PACQUIAO TRENUJE ZA ZAMKNIĘTYMI DRZWIAMI
Od początku tygodnia Manny Pacquiao (54-4-2, 38 KO) trenuje w Wild Card Gym pod okiem swego wieloletniego szkoleniowca - Freddie'ego Roacha. W odróżnieniu od kilku ostatnich obozów przygotowawczych, tym razem "Pac-Man" zgodził się nie wpuszczać na salę treningową przypadkowych obserwatorów.
Nie będziemy więc mieli do czynienia z codziennymi aktualizacjami na oficjalnej stronie Filipińczyka, w sieci nie będą się pojawiały migawki z wszystkich jego treningów, a dziennikarze nie będą składać relacji ze sparingowych poczynań blisko 34-letniego Pacquiao.
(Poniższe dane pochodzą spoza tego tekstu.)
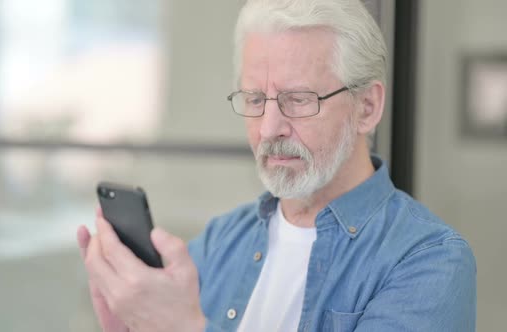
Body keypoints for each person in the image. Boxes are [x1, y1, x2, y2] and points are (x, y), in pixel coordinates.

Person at [76, 0, 477, 331]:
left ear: (367, 107)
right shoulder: (221, 240)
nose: (269, 129)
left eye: (299, 99)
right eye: (254, 99)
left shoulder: (429, 262)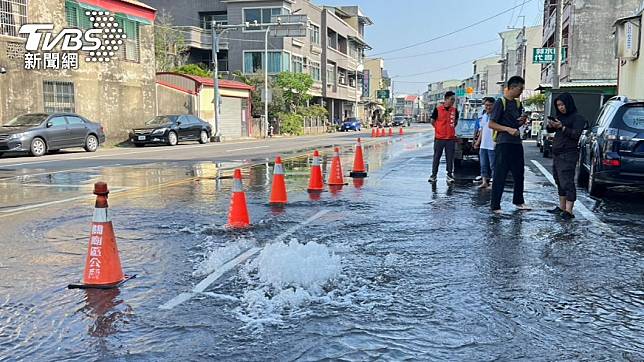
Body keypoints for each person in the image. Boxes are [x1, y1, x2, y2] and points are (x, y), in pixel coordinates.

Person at [489, 76, 530, 213]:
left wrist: (521, 121)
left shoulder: (518, 104)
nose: (521, 92)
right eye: (520, 89)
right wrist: (508, 129)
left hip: (516, 142)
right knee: (500, 174)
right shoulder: (500, 102)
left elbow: (515, 123)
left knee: (519, 173)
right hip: (503, 143)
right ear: (512, 87)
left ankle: (519, 201)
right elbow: (491, 124)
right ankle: (495, 205)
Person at [545, 93, 587, 220]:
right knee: (559, 181)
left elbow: (575, 134)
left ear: (568, 104)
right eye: (558, 105)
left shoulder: (578, 118)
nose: (561, 107)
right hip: (557, 153)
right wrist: (552, 125)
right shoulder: (560, 117)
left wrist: (562, 127)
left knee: (567, 181)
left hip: (568, 154)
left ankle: (569, 210)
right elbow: (550, 130)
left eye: (562, 105)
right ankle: (562, 207)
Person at [428, 91, 459, 184]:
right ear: (446, 99)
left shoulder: (454, 110)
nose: (453, 101)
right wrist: (438, 129)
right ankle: (433, 175)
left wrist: (451, 130)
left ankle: (449, 174)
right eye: (451, 99)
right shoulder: (437, 109)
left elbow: (455, 122)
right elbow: (432, 121)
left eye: (454, 100)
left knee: (450, 157)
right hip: (439, 138)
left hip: (450, 138)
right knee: (436, 157)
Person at [474, 97, 496, 189]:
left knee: (493, 165)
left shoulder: (496, 116)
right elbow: (482, 130)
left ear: (494, 105)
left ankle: (493, 183)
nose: (488, 107)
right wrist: (477, 142)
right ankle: (484, 182)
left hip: (492, 145)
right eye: (486, 105)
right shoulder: (484, 116)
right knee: (483, 164)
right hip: (484, 145)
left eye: (490, 105)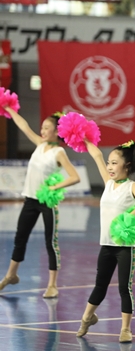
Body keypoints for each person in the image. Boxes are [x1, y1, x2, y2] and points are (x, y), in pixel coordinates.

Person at [76, 140, 135, 343]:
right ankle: (86, 318)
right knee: (100, 285)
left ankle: (125, 329)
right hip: (107, 245)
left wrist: (128, 217)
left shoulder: (132, 186)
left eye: (114, 163)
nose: (109, 167)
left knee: (124, 288)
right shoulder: (108, 184)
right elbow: (96, 155)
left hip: (125, 247)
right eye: (109, 163)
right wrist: (83, 138)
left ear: (127, 165)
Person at [0, 109, 80, 298]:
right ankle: (11, 275)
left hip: (47, 202)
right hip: (30, 199)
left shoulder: (59, 152)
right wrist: (9, 109)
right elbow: (23, 126)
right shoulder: (39, 143)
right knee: (20, 238)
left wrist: (54, 187)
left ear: (56, 132)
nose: (42, 131)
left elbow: (74, 177)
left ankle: (52, 285)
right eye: (42, 128)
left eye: (46, 128)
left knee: (50, 242)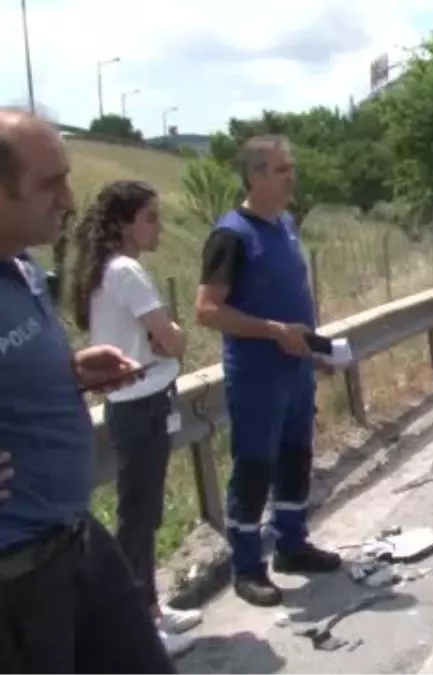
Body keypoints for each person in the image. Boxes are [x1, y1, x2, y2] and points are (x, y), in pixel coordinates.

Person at [0, 107, 178, 674]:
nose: (69, 197)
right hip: (19, 577)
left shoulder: (21, 269)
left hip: (76, 536)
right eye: (49, 182)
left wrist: (72, 372)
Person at [194, 134, 341, 608]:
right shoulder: (231, 235)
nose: (291, 177)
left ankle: (292, 545)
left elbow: (294, 294)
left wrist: (316, 349)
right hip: (257, 374)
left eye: (290, 168)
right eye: (282, 170)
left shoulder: (287, 225)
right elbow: (207, 310)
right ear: (256, 175)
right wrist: (273, 330)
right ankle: (247, 566)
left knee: (296, 458)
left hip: (295, 370)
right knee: (255, 468)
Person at [68, 179, 201, 657]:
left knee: (143, 514)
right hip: (141, 403)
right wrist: (174, 337)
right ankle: (142, 623)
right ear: (124, 224)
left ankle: (151, 609)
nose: (159, 227)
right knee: (139, 517)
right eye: (150, 218)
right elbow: (171, 339)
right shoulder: (126, 271)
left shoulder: (109, 269)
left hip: (140, 402)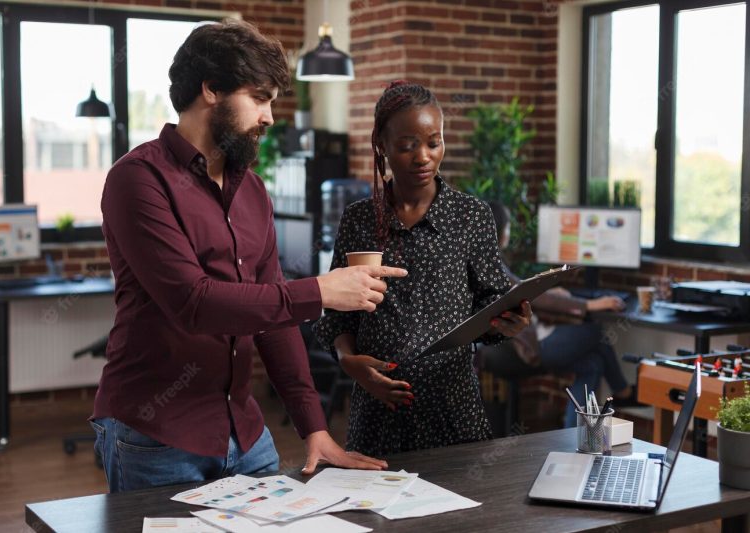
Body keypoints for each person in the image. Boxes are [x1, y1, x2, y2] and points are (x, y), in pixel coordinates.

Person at [91, 20, 408, 493]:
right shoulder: (138, 180)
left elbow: (271, 317)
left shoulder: (253, 190)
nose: (269, 117)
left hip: (245, 434)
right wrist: (319, 291)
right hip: (155, 433)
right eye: (259, 97)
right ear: (211, 89)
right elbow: (194, 303)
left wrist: (313, 428)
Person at [313, 81, 532, 457]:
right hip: (377, 411)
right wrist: (350, 363)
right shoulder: (359, 220)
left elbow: (492, 304)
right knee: (370, 513)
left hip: (453, 409)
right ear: (382, 145)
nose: (424, 157)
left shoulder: (471, 217)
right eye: (408, 145)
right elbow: (337, 318)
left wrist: (509, 320)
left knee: (460, 512)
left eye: (434, 142)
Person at [477, 201, 636, 428]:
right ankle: (622, 391)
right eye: (509, 227)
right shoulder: (490, 265)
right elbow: (526, 295)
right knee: (598, 335)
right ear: (499, 231)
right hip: (528, 345)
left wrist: (552, 291)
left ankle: (573, 434)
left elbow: (518, 291)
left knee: (593, 363)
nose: (510, 233)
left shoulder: (486, 262)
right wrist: (590, 305)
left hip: (522, 341)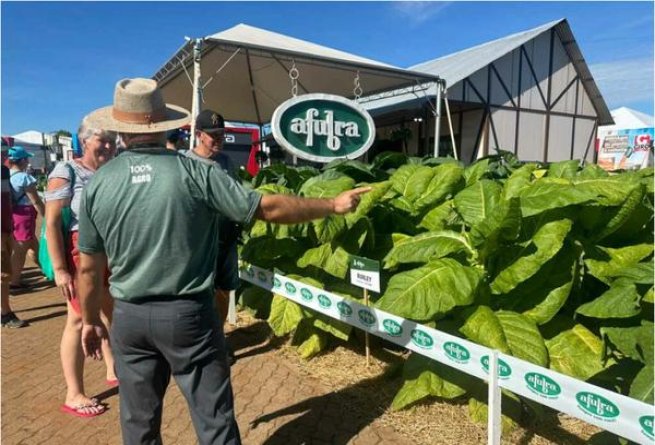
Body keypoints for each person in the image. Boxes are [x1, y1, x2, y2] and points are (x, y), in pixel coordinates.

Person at [77, 77, 369, 445]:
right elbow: (266, 208)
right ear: (163, 123)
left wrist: (91, 320)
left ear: (121, 130)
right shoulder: (196, 172)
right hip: (188, 315)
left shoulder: (98, 184)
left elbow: (88, 268)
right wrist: (332, 205)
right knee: (213, 420)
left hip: (129, 317)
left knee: (138, 424)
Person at [45, 123, 118, 417]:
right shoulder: (66, 171)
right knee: (78, 319)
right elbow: (51, 223)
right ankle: (74, 393)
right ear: (85, 141)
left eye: (112, 141)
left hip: (110, 251)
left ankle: (113, 369)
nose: (109, 146)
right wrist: (60, 269)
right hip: (81, 254)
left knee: (111, 309)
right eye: (103, 140)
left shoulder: (110, 171)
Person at [186, 109, 240, 364]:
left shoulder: (226, 162)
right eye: (213, 135)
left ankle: (218, 338)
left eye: (221, 134)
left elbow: (236, 195)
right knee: (197, 293)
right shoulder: (185, 162)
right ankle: (197, 342)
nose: (219, 139)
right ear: (199, 134)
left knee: (223, 290)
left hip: (225, 237)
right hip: (196, 241)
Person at [8, 146, 44, 289]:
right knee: (21, 248)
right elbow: (36, 200)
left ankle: (48, 270)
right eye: (27, 158)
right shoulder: (24, 178)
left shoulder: (7, 175)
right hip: (25, 215)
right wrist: (46, 215)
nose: (28, 161)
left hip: (14, 214)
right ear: (22, 160)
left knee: (33, 245)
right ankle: (14, 281)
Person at [1, 147, 28, 328]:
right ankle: (5, 314)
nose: (5, 156)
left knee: (5, 272)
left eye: (5, 152)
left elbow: (7, 200)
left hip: (6, 228)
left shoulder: (4, 172)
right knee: (3, 274)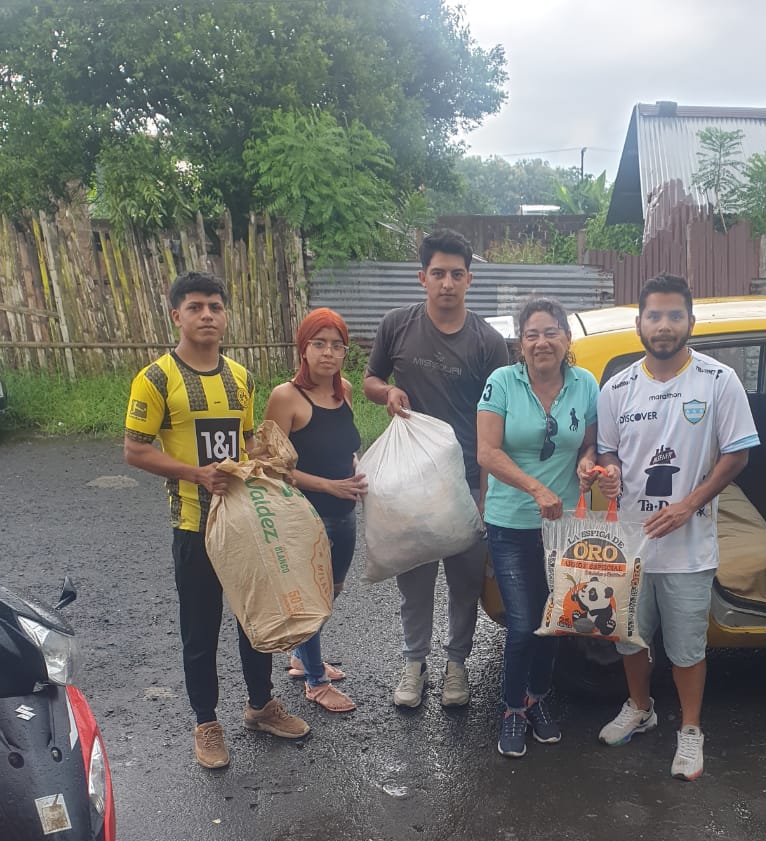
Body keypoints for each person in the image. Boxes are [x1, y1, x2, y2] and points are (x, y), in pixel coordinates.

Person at [123, 270, 310, 769]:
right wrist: (195, 474)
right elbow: (135, 450)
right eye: (196, 307)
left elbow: (247, 441)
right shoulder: (156, 378)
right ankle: (206, 722)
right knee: (200, 629)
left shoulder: (241, 378)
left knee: (256, 618)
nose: (207, 315)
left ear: (225, 316)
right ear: (176, 316)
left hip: (244, 523)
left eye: (215, 307)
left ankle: (260, 706)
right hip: (194, 525)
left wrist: (268, 463)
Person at [595, 272, 759, 780]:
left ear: (690, 320)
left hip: (689, 547)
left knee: (687, 648)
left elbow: (738, 454)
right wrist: (609, 471)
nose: (663, 325)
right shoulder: (617, 388)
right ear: (639, 323)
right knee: (629, 639)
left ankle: (690, 730)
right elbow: (607, 451)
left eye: (673, 315)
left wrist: (689, 504)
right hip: (630, 544)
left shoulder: (717, 381)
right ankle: (640, 708)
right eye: (654, 316)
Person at [364, 228, 509, 710]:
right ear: (422, 277)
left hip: (465, 482)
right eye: (439, 273)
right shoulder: (397, 325)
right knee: (414, 579)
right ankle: (413, 664)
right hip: (411, 483)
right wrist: (388, 392)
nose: (448, 283)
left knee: (465, 583)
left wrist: (487, 494)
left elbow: (497, 421)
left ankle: (457, 664)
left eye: (457, 274)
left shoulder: (488, 342)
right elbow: (369, 379)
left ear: (470, 280)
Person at [477, 297, 600, 758]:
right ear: (520, 343)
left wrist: (587, 463)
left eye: (551, 333)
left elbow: (590, 444)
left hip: (563, 526)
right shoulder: (502, 382)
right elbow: (487, 452)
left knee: (555, 622)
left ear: (566, 339)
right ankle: (512, 708)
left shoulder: (585, 384)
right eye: (532, 334)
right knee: (523, 623)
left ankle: (536, 699)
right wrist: (536, 489)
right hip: (511, 522)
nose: (542, 342)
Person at [264, 307, 366, 713]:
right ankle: (315, 681)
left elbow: (346, 447)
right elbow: (272, 466)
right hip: (304, 516)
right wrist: (329, 485)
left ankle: (301, 656)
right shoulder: (286, 397)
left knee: (332, 592)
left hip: (344, 512)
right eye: (319, 344)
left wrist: (356, 468)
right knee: (311, 599)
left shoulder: (345, 391)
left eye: (337, 346)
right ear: (303, 349)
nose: (328, 353)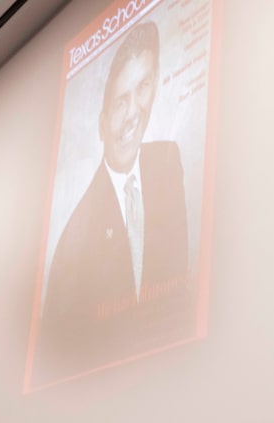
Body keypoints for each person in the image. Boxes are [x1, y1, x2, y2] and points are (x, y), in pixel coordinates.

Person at [36, 21, 192, 383]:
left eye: (144, 87)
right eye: (121, 101)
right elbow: (60, 363)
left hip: (175, 380)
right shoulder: (73, 241)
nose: (134, 111)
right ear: (102, 123)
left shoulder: (168, 163)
Ze zmiany bardzo zadowolony jest Freddie Roach, który nigdy nie przepadał za obecnością zbyt wielu osób podczas treningów swej największej gwiazdy. Słynny szkoleniowiec nie ma też zastrzeżeń do obecnej formy Manny'ego. Dziś Pacquiao boksował z cieniem, trenował na skakance, obijał ciężki worek i gruszkę oraz zrobił 12 rund na tarczy z Roachem.
8 grudnia w MGM Grand w Las Vegas "Pac-Man" po raz czwarty zmierzy się ze swoim odwiecznym rywalem - Juanem Manuelem Marquezem (54-6-1, 39 KO). Obozy obydwu zawodników chcą roztrzygnięcia przed czasem.